Mitchell Joachim insists that his plans are not futuristic. As the Executive Director for Terreform, a “philanthropic design collective,” he is responsible for progressive solutions for current problems. Save for the overt reliance on CGI imagery, the plans he presented at Postopolis! seem robustly conditional on collective goodwill, but still grounded on hard statistics and grounded feasibilities. In the video above, he outlines his company’s plans in three main areas: the city, ecology, and mobility.

The City
Urban settings pose all sorts of problems for professionals who work with infrastructure, but even more so for those who are environmentally conscious. One of the biggest problems, argues Joachim, is circuity. Because cars have no intelligence and “will drive off a cliff and take you with it,” they spend a whole lot of time not knowing where they’re going, looking for parking, and being stuck in traffic. These preventable problems will be responsible for 60% of the entire energy usage in the United States by 2050.

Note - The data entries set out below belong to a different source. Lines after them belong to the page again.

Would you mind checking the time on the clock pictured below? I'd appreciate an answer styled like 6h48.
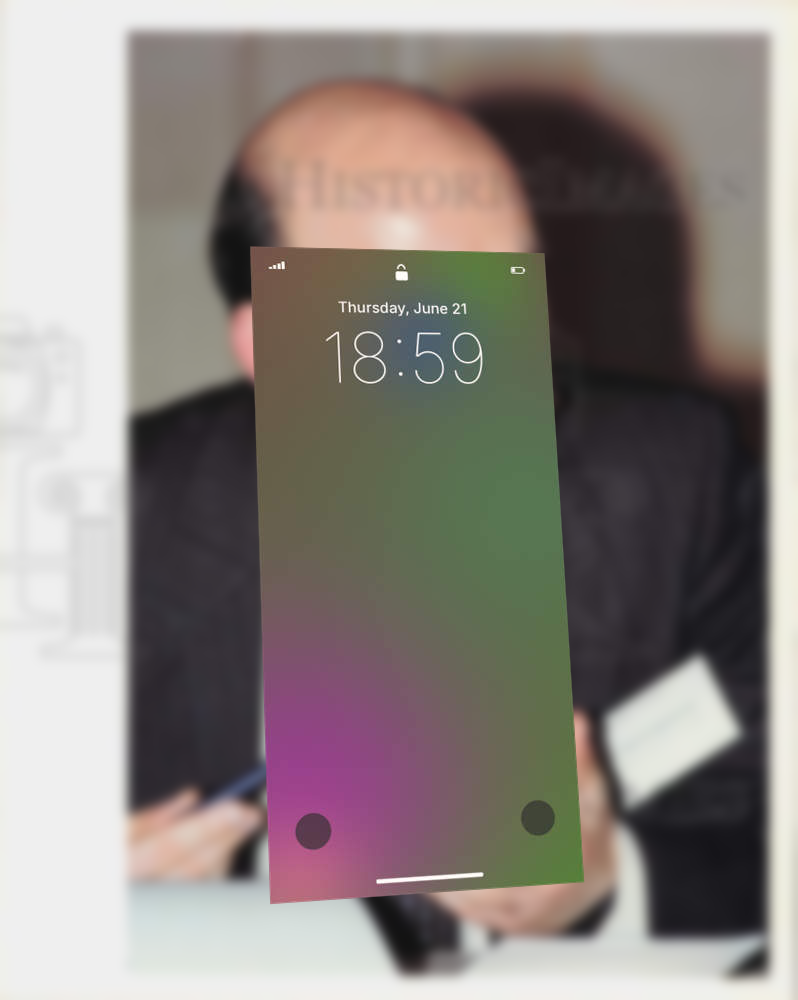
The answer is 18h59
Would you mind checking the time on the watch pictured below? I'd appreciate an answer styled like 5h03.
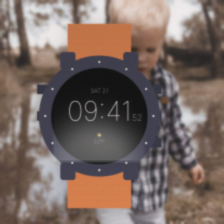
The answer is 9h41
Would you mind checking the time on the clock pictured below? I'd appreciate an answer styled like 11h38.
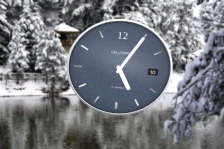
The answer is 5h05
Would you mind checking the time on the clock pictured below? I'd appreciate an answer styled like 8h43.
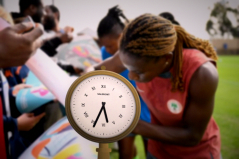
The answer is 5h34
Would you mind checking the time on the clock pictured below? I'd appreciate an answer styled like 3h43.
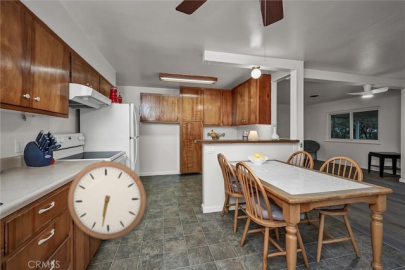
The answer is 6h32
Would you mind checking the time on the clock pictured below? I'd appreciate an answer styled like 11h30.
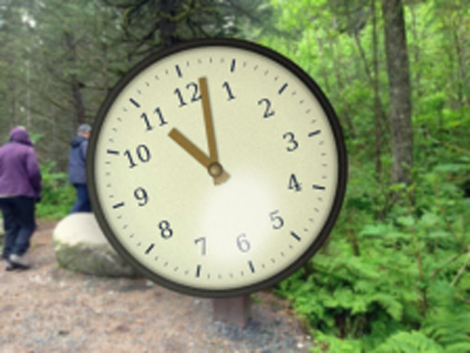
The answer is 11h02
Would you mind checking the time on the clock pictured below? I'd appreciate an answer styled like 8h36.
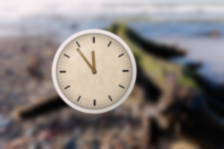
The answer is 11h54
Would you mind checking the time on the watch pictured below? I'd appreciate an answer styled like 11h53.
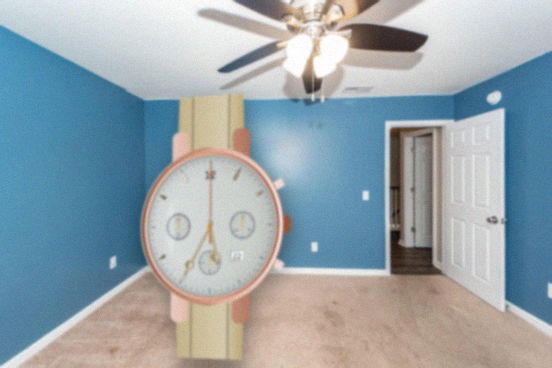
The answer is 5h35
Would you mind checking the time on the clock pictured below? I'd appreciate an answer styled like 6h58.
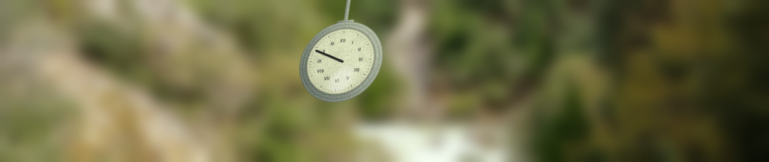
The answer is 9h49
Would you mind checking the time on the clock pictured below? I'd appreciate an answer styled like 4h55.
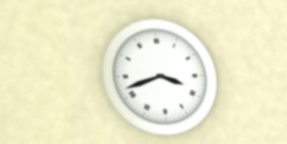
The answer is 3h42
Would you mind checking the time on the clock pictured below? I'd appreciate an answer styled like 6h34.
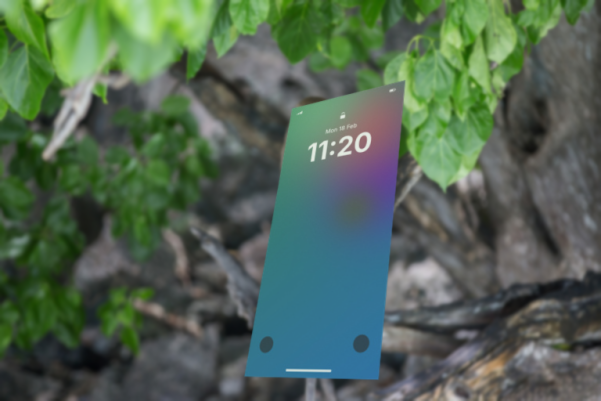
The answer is 11h20
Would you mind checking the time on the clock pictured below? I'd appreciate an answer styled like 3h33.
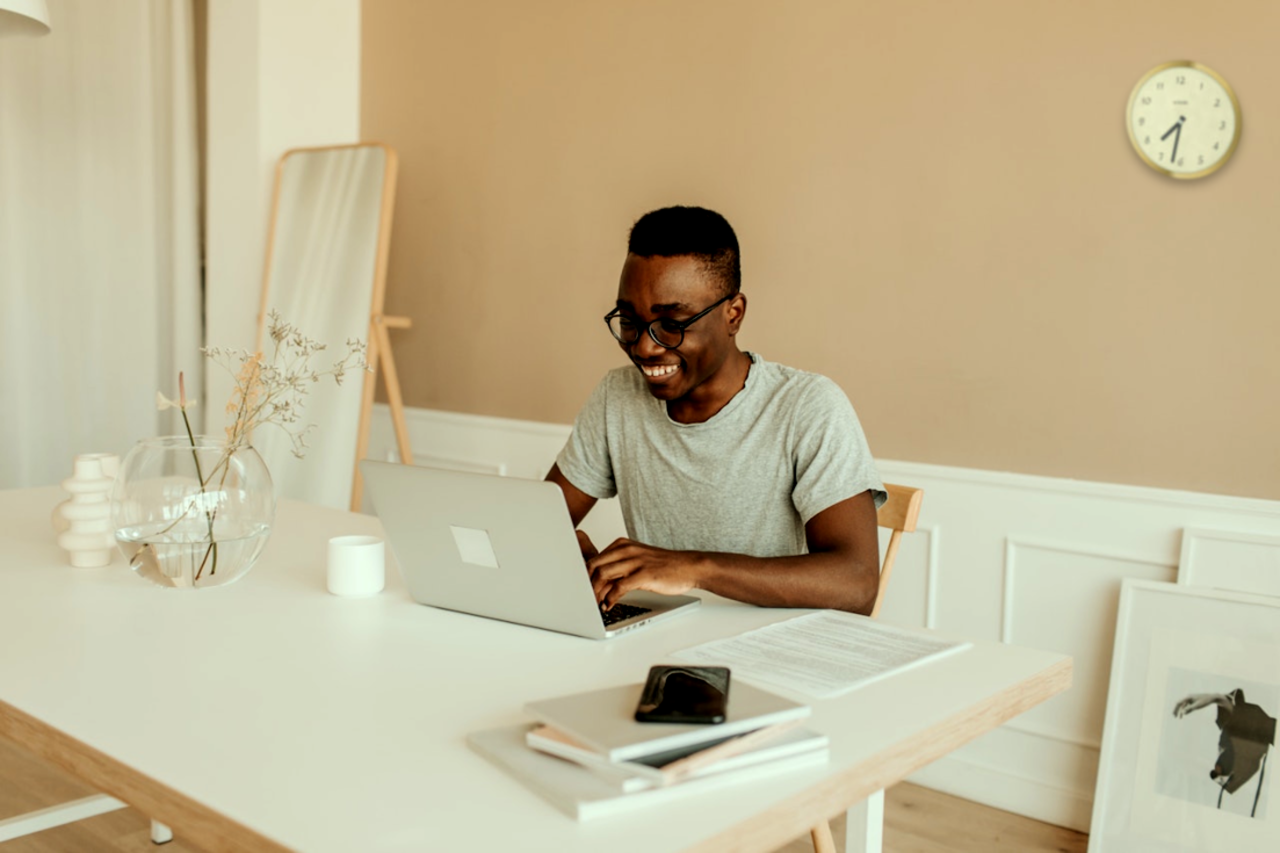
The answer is 7h32
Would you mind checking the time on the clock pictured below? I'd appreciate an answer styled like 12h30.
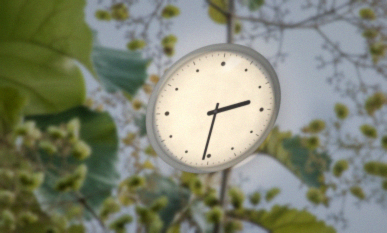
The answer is 2h31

Joachim sees the solution in intelligence.

The key is designing automobiles so the entire car is in the wheel, linked to other wheels on a municipal grid. In this model, the city is composed of interconnected networks.


After explaining the obscene energy usage in the life cycle of a house, from chopping down trees using power tools to building remains dumped in landfills, Joachim brings back the idea of the living tree house.

Alongside MIT architects Laura Greden and Javier Arbona, Joachim presents their proposal for the Fab Tree Hab.

The proposed construction materials are organic, and we don’t mean metaphorically. The materials really are alive. Ficus, a parasitic plant that is soft during growth but hardens when exposed to air, can be given a certain structure to grow around and within. It can become a wall. It is a parasitic wall, but if you give them a structure to grow into or around it will grow.


While eco-warriors see automobiles as evil, Joachim takes a different approach. He sold his Honda years ago, but he doesn’t think that’s anywhere near enough. He is looking for redemption and — according to him — we should be too.

“Efficiency essentially means playing a piano with a two-by-four,” says Joachim. “You hit every key and, great, you did an efficient job… efficiency means the car is still doing some damage… If you get it down to zero emissions, you’re not doing anything bad, but you’re not doing anything good.”

Enter his Concept Car, developed with GM and Frank O. Gehry.

These cars are SOFT (Sustainable Omni Flow Transport), soft (so soft in fact, that they “look like hug-and-kiss lamb cars”) and ecological. They move in herds. They are powered by the human buttocks. And they’re not the first of their kind. Not entirely, anyways.

In the 1920’s, Henry Ford extensively experimented with alternative materials for car manufacturing. Because he believed the booming automobile industry and American’s agricultural economy were “natural partners”, he sought to amicably unite them.

This is how he became a proponent of the soybean.

Ford used plastic made from soy meal to manufacture everything from glove box doors and accelerator pedals to steering wheel and dashboard panels. Even the entire body of the car could be (and was) made from soy-based plastic. The Model T’s paint and plastic parts, in fact, contained 60 pounds of soybeans.

It was a car just as durable, lighter, and more reasonable economically and environmentally. But then war broke out. After World War II, the petrochemical industry experienced a boom and the soy-based plastic car fell into oblivion.

Until now. The ailing Ford Motor Company, in partnership with the Lear Corporation, sends a nod in the direction of history with the launch of a new car. The seat backs and cushions of the 2008 Ford Mustang are made with soy-based foam.